У изголовья я нашла красную кнопку вызова и нажала ее. Руки заметно дрожали.

В палату вбежал медбрат.

— Что случилось, мисс Тейлор?

Я открыла рот от изумления.

— Вы называете меня «мисс Тейлор», — услышала я собственный шепот. — Откуда вы знаете мое имя?

— Мужчина, который вас привез, нашел ваше имя и адрес на ошейнике вашей собаки, — ласково сказал медбрат. — Вы не волнуйтесь. Он просил передать, что взял вашу собаку к себе. Он сказал, что вам не нужно волноваться за Фрэнки, она в хороших руках.

Я почувствовала влагу на щеках и поняла, что плачу. Говорить я не могла. Медбрат поцокал языком и сочувственно погладил мою руку.

— Вот и хорошо, Джессика, — сказал он. — Поплачьте, это полезно. Воздействие шока от удара молнии все еще продолжается. Вы в рубашке родились, скажу я вам.

Я молча кивнула и легла на больничные подушки с крахмальными наволочками. Из груди вырвался долгий прерывистый вздох. Значит, все-таки сон. Меня действительно ударило молнией, но все остальное — лишь странный сон, вызванный шоком. Теперь я снова Джессика Тейлор, и никто другой. Я посмотрела на свою руку без обручального кольца, и мне захотелось рыдать от счастья.

Медбрат вышел из палаты, чтобы поискать в коридоре веник и совок. Никто не прятался за дверью, никто не пытался называть меня мамой и женой. Как только медбрат отошел подальше, я уткнулась лицом в подушку и разревелась.


Я никак не могла понять, как работало мое сознание, пока я спала. Мне казалось, что я получила гораздо более серьезные травмы. На самом деле не было ни капельницы, ни проводов, ни кардиомониторов, регистрирующих работу сердца, ни забинтованного плеча. Я почти не пострадала, хотя уже приготовилась к самому худшему.

Вскоре после довольно скудного завтрака, состоящего из кукурузных хлопьев и тоста, меня навестил молоденький интерн-китаец. Он представился доктором Ченом и уверил меня в том, что я чрезвычайно легко отделалась.

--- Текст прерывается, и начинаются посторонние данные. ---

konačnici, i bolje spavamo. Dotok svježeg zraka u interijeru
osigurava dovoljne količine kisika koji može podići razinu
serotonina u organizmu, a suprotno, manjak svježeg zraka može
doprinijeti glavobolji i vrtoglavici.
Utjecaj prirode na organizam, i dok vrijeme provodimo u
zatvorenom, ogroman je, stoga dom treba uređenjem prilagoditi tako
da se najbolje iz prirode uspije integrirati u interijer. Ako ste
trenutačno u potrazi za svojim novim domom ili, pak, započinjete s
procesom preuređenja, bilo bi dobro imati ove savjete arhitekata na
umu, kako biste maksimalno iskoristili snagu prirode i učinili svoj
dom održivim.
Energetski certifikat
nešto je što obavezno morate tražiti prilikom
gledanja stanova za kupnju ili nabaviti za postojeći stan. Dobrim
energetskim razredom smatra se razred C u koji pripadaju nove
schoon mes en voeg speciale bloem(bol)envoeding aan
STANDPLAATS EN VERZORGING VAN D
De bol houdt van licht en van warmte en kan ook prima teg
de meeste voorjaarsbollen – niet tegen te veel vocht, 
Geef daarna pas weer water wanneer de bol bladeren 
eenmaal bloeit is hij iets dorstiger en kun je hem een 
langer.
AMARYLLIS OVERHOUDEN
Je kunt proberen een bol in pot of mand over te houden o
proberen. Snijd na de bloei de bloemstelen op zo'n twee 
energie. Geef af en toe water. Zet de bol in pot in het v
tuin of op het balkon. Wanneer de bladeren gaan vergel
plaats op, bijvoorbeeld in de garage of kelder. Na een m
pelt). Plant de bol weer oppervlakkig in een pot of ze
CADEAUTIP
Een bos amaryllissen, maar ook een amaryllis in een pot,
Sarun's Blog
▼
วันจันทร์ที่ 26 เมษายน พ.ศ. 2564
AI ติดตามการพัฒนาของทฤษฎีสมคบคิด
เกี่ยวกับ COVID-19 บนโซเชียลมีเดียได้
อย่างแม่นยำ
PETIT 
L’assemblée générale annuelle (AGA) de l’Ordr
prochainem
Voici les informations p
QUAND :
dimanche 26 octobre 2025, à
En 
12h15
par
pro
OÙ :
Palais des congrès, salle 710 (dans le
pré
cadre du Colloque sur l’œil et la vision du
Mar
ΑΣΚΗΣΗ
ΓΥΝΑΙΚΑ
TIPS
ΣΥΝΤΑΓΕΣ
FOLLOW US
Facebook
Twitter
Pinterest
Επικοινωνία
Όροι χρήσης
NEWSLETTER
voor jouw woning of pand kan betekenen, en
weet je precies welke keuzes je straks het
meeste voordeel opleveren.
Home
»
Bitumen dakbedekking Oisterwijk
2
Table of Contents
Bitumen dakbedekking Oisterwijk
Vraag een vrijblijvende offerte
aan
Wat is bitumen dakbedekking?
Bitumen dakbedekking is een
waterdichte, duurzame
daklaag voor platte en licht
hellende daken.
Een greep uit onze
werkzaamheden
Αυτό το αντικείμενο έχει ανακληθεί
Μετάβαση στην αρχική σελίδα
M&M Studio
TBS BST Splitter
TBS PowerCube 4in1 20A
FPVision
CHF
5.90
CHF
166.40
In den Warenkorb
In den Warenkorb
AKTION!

— У вас небольшие ожоги на спине и на плече, — сказал он. — Мы лишь наложили повязки, чтобы предотвратить инфекцию, но ожоги поверхностные, через несколько дней они заживут, даже следов не останется.

— Значит, никакой антисептической мази не надо? — спросила я.

Он покачал головой, глядя на медкарту, висящую на спинке кровати.

— Вас поместили в палату только потому, что вы не приходили в сознание. Ночью каждые два часа мы наблюдали вас и нашли ваше состояние удовлетворительным.